* Source passage
****
By Tae Kim and Angela Palumbo
Texas Instruments provided a revenue forecast for the December quarter that was below expectations. Shares though were trading higher in the premarket session Wednesday.
For the September quarter, the semiconductor company reported earnings per share of $1.47, compared with Wall Street's consensus estimate of $1.38, according to FactSet. Revenue came in at $4.15 billion, which was slightly above analysts' expectations of $4.12 billion.
But Texas Instruments gave a revenue forecast range for the current quarter of $3.7 billion to $4 billion -- which was below the consensus of $4.06 billion.
"Revenue decreased 8% from the same quarter a year ago and increased 9% sequentially. Industrial continued to decline sequentially, while all other end markets grew," Texas Instruments CEO Haviv Ilan said in the release.
Texas Instruments shares dropped as much as 2% following the release and rallied to up 3% later in after-hours trading. At last check, the stock was rising 2.9% in premarket trading to $199.59.
Several peer stocks also were trading higher early Wednesday. On Semiconductor was up 4.4%, NXP Semiconductors was gaining 2.4%, and Analog Devices was up 1.6%.
****
* Excerpted data

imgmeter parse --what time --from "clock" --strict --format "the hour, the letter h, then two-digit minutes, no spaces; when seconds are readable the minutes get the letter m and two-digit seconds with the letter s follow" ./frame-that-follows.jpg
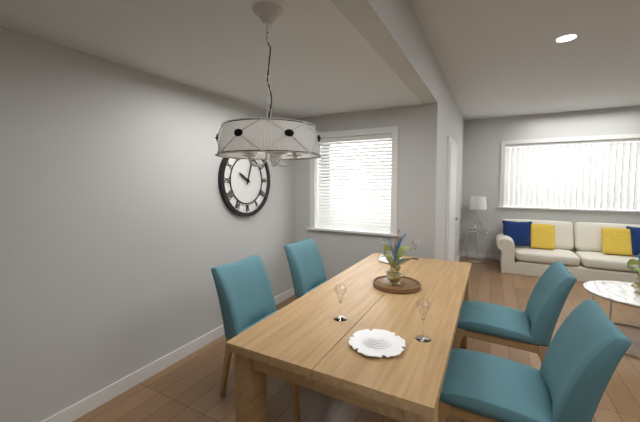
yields 10h03
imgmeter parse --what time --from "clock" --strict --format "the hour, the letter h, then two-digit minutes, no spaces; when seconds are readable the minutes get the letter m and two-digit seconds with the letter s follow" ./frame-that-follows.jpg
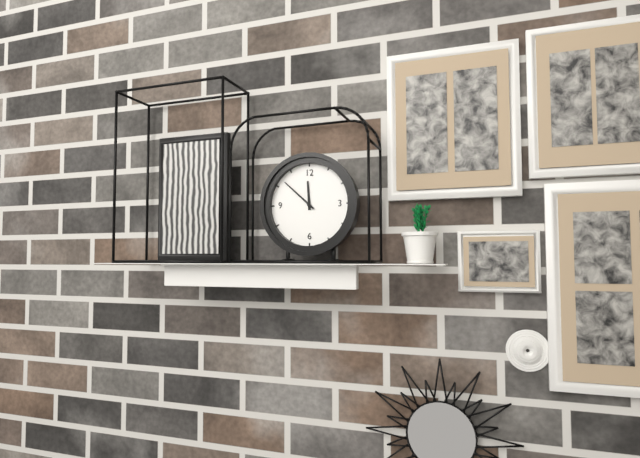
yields 11h52
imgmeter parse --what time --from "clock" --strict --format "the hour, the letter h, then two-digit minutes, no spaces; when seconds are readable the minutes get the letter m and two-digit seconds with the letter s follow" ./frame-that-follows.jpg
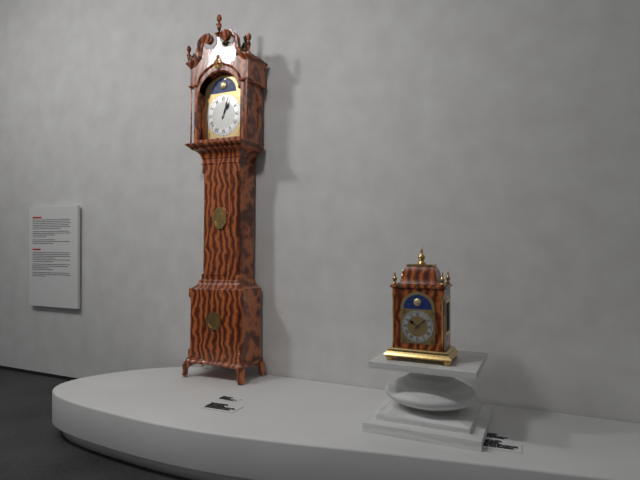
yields 1h03
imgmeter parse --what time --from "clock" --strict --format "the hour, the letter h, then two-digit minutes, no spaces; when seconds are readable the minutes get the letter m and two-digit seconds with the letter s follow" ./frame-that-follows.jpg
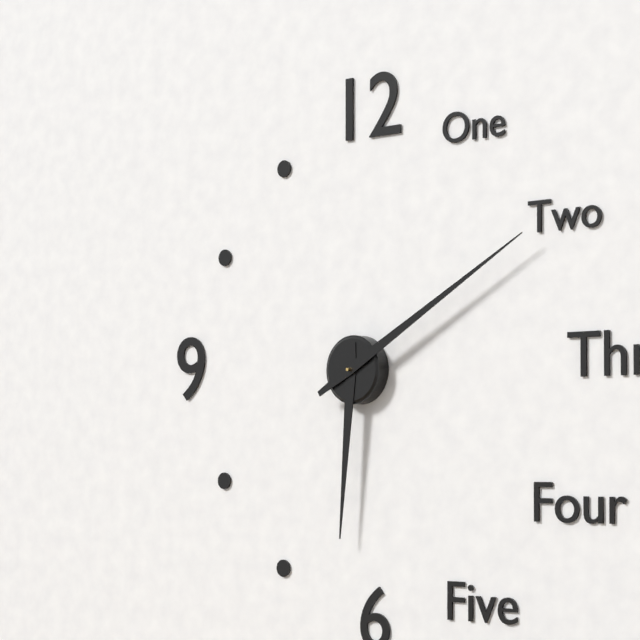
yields 6h10
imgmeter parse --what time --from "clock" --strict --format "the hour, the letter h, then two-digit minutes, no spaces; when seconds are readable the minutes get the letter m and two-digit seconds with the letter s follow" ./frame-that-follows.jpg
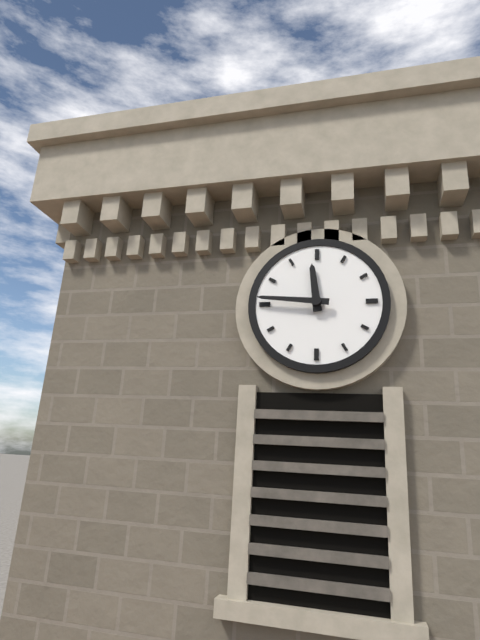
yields 11h46
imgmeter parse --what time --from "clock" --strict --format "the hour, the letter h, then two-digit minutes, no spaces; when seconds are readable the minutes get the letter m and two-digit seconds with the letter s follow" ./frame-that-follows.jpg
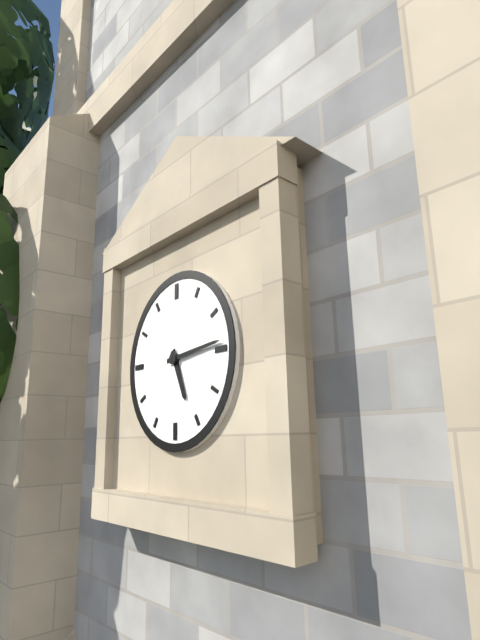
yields 5h14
****
* Stated problem 1
Print the portion of the Texas Instruments earnings article starting with "Texas Instruments shares" and going on through "trading to $199.59.".
* Stated problem 2
Summarize the Texas Instruments earnings article in two sentences.
* Stated problem 3
According to the Texas Instruments earnings article, which end market continued to decline sequentially?
The records come from a separate source unrelated to the article.

* Response 1
Texas Instruments shares dropped as much as 2% following the release and rallied to up 3% later in after-hours trading. At last check, the stock was rising 2.9% in premarket trading to $199.59.

* Response 2
Texas Instruments topped expectations for the September quarter, reporting earnings per share of $1.47 and revenue of $4.15 billion. Its December-quarter revenue forecast of $3.7 billion to $4 billion fell below the $4.06 billion consensus, yet its shares were trading higher in Wednesday's premarket session.

* Response 3
Industrial.